— Estratto fornito —
Age of Ultron vs. Marvel Zombi 1 - Civil War 1

Continua a raffica l’uscita di nuove miniserie legate a Secret Wars. Attirato dai bei disegni di Steve Pugh ho preso Marvel Mix 114 che ospita i primi episodi di Age of Ultron vs. Marvel Zombi e di Marvel Zombi. Anche questo si è rivelato un buon acquisto.
La prima storia è ambientata in una zona di confine tra le Terre Morte, dominio degli zombi, e Perfezione, utopia tecnocratica creata da Ultron. Robot e non-morti sono in perenne conflitto visto che i primi distruggono a vista i secondi e gli zombi in teoria non possono cibarsi di loro (anche se verso la fine si vedono le versioni zombi di Rhino e del Gufo trafficare coi resti di un Ultron). Questa zona di confine è l’anticamera in cui viene deportato l’Hank Pym in versione western proveniente dalla cittadina di Timely in cui è ambientata 1872, condannato all’esilio perché coi suoi esperimenti meccanici stava facendo fare un salto evolutivo troppo rapido al suo dominio, cosa evidentemente non gradita a Destino.
Grazie a un’altra esiliata da Timely con agganci in alto loco ora guardiana presso lo Scudo (immagino sia la versione western di Wasp) Hank Pym ha il privilegio di scegliere la terra del suo esilio e ovviamente opta per quella che gli si confà di più: il dominio dei robot. Appena messo piede nel posto per poco non ci lascia le penne se non fosse per l’intervento di alcuni supereroi, cosa che anticipa nuovi scenari. Il tutto mentre la supereroina Tigra, splendidamente disegnata da Steve Pugh, cerca di sopravvivere nelle Terre Morte dove è stata esiliata per aver ordito un golpe contro Destino finito male.

— Istruzioni del compito —
Copia parola per parola dal testo su Age of Ultron vs. Marvel Zombi tutto ciò che va da "Continua a raffica" fino a "un buon acquisto.".

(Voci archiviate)
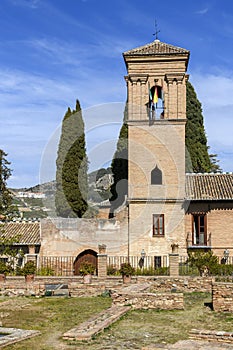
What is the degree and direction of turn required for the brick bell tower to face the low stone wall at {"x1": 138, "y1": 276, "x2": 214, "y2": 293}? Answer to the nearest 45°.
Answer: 0° — it already faces it

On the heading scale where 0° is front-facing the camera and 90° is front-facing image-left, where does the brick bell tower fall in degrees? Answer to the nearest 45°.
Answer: approximately 0°

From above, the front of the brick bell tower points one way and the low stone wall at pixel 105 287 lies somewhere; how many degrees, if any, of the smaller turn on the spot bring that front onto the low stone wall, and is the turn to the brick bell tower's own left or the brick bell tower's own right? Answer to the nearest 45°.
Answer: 0° — it already faces it

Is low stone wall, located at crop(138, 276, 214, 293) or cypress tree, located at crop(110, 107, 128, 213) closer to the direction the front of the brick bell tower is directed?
the low stone wall

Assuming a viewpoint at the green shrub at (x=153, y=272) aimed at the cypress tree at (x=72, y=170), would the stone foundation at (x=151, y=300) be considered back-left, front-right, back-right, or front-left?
back-left

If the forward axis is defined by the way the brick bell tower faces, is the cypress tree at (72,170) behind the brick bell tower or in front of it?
behind

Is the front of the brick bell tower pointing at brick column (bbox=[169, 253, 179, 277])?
yes

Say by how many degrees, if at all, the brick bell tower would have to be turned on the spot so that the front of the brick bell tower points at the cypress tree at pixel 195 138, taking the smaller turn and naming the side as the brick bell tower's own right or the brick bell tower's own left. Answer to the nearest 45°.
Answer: approximately 180°
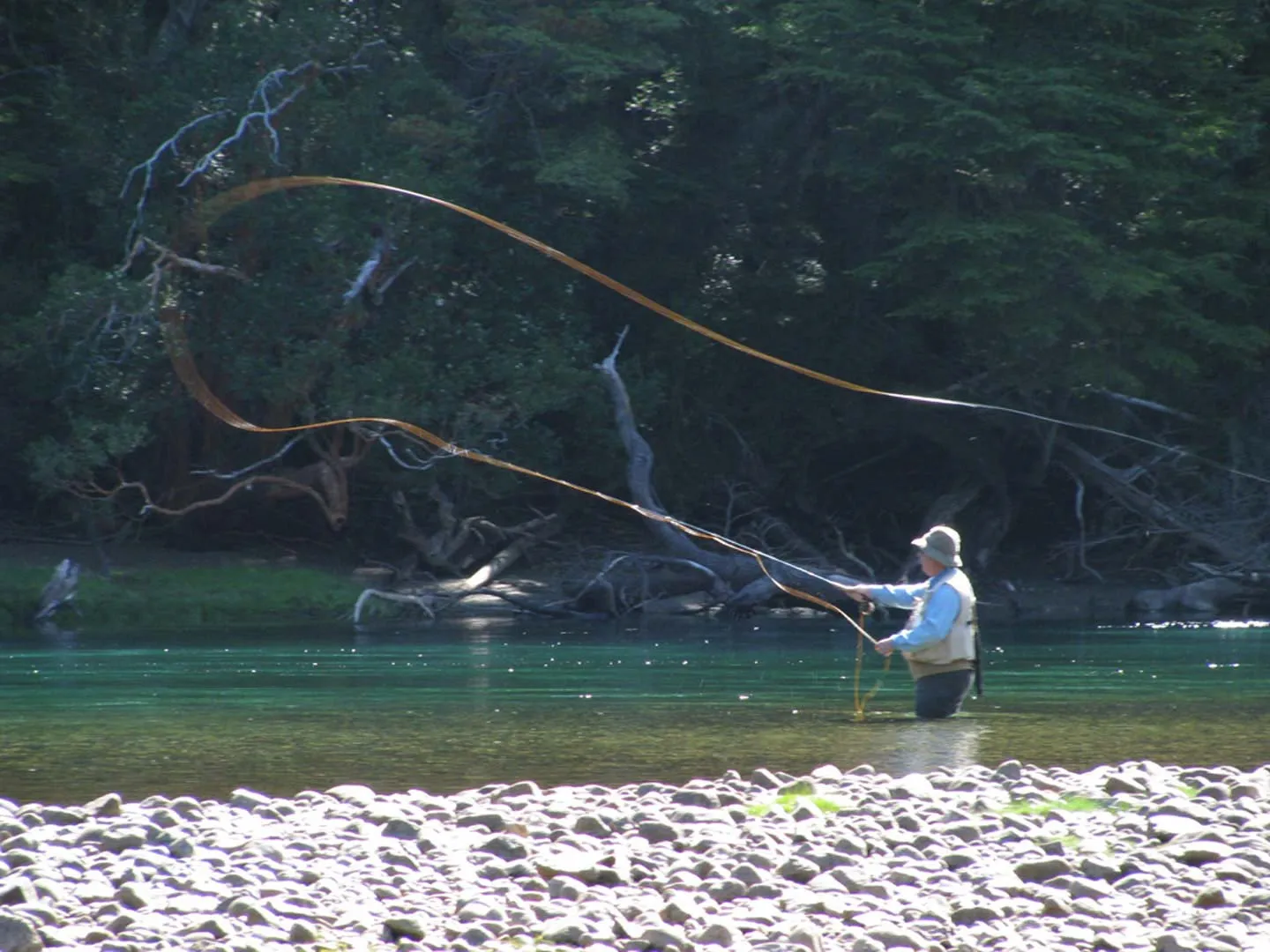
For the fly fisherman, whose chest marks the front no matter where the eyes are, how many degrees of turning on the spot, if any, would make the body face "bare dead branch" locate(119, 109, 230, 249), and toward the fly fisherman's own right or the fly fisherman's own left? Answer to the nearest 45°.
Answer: approximately 45° to the fly fisherman's own right

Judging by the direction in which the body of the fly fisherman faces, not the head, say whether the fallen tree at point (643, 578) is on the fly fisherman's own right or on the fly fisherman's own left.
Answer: on the fly fisherman's own right

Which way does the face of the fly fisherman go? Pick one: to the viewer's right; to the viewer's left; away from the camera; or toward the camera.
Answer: to the viewer's left

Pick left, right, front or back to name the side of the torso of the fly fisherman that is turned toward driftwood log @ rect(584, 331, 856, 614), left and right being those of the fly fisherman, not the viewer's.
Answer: right

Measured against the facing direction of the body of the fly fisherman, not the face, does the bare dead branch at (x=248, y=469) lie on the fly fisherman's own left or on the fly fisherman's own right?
on the fly fisherman's own right

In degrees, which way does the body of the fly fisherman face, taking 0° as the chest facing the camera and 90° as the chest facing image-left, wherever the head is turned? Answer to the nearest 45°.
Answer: approximately 90°
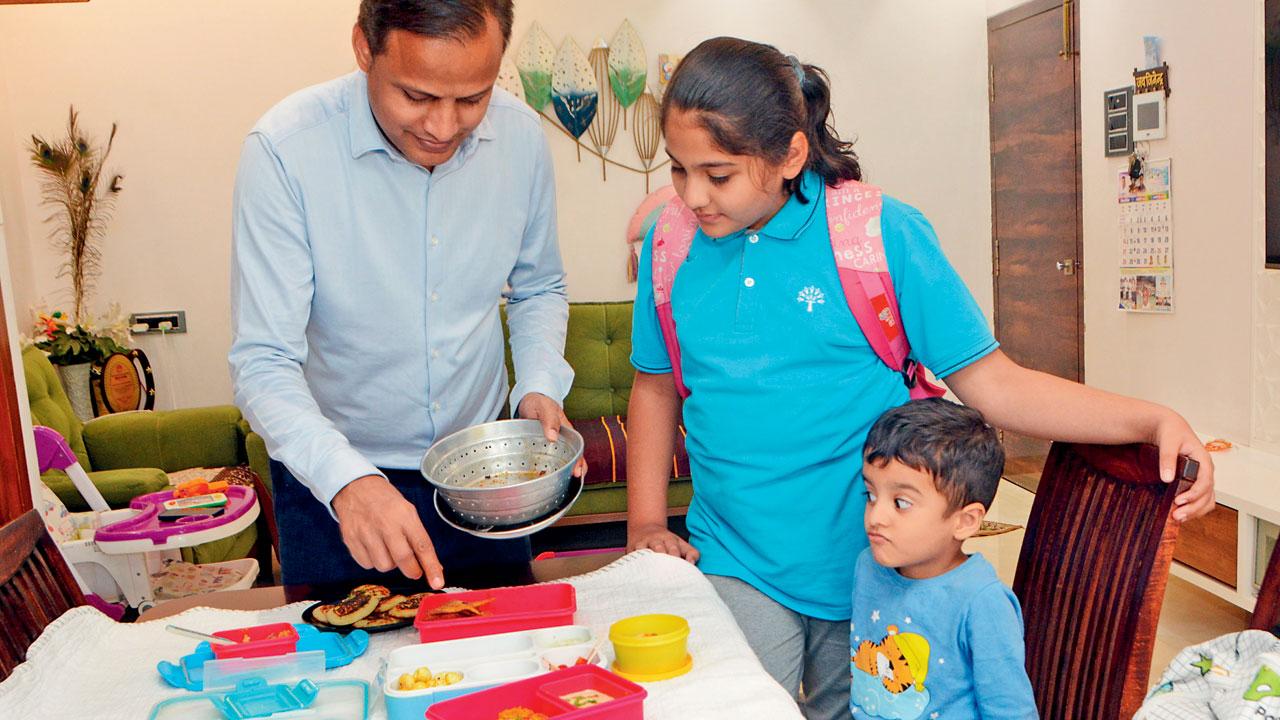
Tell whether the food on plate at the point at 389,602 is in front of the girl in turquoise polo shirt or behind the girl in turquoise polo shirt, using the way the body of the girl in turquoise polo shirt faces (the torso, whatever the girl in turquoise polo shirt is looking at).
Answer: in front

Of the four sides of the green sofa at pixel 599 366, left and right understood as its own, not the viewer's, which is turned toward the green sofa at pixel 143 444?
right

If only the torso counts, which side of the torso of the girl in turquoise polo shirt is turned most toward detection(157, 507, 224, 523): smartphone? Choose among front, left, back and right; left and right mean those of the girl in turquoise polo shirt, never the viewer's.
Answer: right

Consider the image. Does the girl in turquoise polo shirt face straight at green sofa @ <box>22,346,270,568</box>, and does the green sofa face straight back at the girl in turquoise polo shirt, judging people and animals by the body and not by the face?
no

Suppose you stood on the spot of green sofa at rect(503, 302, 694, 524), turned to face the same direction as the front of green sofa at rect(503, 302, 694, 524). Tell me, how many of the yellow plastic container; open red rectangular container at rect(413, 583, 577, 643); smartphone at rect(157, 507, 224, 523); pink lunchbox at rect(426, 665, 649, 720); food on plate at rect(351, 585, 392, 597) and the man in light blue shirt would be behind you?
0

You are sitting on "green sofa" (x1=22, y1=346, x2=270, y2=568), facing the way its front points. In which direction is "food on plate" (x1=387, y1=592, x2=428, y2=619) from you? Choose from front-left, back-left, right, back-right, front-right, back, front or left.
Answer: right

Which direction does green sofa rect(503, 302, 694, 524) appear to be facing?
toward the camera

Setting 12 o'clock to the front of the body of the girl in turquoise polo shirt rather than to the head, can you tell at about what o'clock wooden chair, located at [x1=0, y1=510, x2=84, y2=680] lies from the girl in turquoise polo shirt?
The wooden chair is roughly at 1 o'clock from the girl in turquoise polo shirt.

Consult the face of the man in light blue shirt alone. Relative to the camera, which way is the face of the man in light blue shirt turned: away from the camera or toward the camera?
toward the camera

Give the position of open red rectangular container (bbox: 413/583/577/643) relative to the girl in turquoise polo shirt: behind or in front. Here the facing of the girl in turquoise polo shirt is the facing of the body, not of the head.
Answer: in front

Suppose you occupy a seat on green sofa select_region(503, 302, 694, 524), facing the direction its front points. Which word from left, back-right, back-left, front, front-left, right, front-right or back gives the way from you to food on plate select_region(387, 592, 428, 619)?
front

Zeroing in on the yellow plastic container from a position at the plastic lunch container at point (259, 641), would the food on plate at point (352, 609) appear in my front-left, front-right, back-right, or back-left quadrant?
front-left

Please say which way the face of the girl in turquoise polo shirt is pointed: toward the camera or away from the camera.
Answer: toward the camera

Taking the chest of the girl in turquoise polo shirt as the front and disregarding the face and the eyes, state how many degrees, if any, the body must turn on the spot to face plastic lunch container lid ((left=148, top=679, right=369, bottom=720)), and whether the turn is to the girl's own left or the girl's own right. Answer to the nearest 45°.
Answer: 0° — they already face it

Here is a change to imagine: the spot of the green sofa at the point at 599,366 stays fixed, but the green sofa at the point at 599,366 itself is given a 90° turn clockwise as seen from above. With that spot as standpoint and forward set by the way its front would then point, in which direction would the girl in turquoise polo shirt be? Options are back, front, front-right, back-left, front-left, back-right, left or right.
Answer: left

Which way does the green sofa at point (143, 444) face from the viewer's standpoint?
to the viewer's right
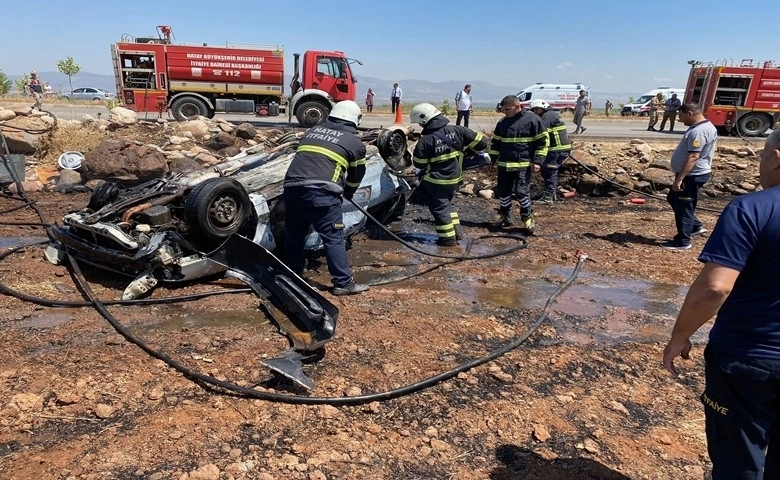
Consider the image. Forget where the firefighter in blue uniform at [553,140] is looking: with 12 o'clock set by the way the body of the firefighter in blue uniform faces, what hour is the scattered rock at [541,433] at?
The scattered rock is roughly at 9 o'clock from the firefighter in blue uniform.

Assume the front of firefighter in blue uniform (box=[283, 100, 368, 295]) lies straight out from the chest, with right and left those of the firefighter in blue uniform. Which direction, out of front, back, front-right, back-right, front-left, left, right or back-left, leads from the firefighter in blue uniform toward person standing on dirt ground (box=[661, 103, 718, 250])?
front-right

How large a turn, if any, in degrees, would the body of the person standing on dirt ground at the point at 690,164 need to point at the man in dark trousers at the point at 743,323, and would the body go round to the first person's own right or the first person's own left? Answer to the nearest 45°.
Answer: approximately 90° to the first person's own left

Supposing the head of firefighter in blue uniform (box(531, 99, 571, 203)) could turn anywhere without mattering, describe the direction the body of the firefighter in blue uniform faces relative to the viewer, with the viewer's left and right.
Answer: facing to the left of the viewer

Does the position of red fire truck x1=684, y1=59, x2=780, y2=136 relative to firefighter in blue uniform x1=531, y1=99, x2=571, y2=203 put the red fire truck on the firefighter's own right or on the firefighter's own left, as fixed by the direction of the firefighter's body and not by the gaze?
on the firefighter's own right

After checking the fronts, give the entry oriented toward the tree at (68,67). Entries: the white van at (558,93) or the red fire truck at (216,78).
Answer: the white van

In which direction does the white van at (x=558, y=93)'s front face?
to the viewer's left

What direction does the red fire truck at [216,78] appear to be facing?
to the viewer's right

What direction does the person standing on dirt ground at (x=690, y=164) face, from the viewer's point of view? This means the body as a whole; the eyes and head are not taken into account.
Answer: to the viewer's left

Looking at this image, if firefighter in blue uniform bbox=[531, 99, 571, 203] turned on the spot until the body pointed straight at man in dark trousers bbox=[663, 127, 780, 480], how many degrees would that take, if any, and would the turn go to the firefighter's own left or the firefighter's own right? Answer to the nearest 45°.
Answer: approximately 90° to the firefighter's own left

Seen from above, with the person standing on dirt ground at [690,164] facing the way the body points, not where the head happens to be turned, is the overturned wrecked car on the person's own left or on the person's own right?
on the person's own left

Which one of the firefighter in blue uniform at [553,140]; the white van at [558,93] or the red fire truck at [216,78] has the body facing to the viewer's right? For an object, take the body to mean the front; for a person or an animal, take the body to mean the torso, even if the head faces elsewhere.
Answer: the red fire truck

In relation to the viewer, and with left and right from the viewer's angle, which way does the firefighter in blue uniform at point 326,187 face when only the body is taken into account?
facing away from the viewer and to the right of the viewer

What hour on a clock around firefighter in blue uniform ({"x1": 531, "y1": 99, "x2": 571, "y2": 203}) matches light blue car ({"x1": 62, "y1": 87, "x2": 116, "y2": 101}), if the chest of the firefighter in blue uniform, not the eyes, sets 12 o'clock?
The light blue car is roughly at 1 o'clock from the firefighter in blue uniform.

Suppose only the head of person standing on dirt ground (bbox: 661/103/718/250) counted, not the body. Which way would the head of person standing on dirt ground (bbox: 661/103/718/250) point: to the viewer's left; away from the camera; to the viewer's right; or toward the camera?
to the viewer's left

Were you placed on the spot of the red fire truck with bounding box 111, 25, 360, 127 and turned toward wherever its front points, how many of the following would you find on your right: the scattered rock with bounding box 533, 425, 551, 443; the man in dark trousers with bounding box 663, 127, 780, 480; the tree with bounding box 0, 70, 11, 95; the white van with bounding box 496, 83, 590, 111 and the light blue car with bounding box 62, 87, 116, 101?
2
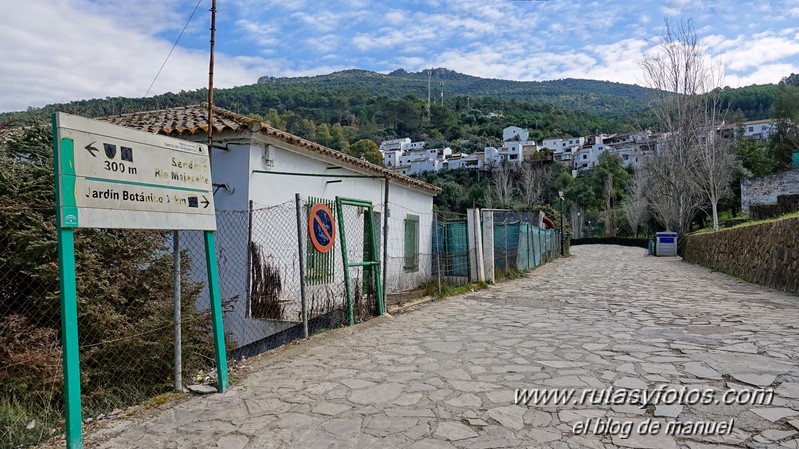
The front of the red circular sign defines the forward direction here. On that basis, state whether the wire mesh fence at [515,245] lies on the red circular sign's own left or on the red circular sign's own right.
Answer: on the red circular sign's own left

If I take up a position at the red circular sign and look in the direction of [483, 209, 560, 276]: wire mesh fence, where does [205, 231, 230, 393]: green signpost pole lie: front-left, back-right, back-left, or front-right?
back-right

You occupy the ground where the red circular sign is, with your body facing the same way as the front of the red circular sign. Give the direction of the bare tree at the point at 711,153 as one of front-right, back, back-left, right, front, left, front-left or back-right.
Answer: left

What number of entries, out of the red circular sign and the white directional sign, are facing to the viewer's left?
0

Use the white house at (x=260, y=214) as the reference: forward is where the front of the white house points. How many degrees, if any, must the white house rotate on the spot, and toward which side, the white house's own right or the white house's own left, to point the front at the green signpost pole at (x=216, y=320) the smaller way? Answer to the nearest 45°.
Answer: approximately 45° to the white house's own right

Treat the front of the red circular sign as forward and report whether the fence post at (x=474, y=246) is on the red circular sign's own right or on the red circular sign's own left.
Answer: on the red circular sign's own left

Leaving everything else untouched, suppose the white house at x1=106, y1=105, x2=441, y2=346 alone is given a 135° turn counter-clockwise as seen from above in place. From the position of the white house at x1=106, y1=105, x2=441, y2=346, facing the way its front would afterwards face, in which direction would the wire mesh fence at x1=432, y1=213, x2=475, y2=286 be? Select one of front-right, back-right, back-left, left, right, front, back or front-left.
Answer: front-right

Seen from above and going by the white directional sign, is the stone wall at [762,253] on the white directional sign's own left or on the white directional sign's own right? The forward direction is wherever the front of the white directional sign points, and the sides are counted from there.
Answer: on the white directional sign's own left

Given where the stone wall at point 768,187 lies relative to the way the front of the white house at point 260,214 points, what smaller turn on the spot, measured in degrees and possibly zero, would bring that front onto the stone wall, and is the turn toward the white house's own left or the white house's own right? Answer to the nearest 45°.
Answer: approximately 90° to the white house's own left
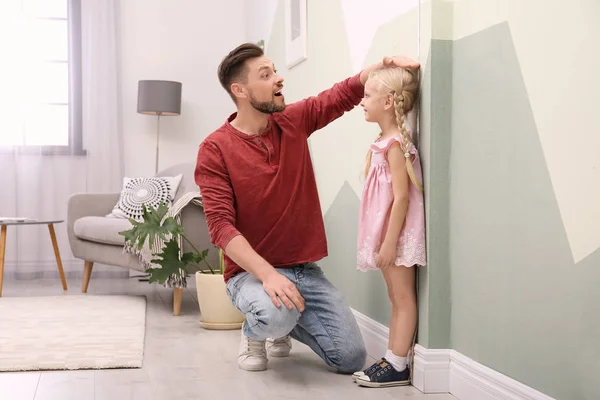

— Soluzione del problema —
Continua a raffica l’uscita di nuove miniserie legate a Secret Wars. Attirato dai bei disegni di Steve Pugh ho preso Marvel Mix 114 che ospita i primi episodi di Age of Ultron vs. Marvel Zombi e di Marvel Zombi. Anche questo si è rivelato un buon acquisto.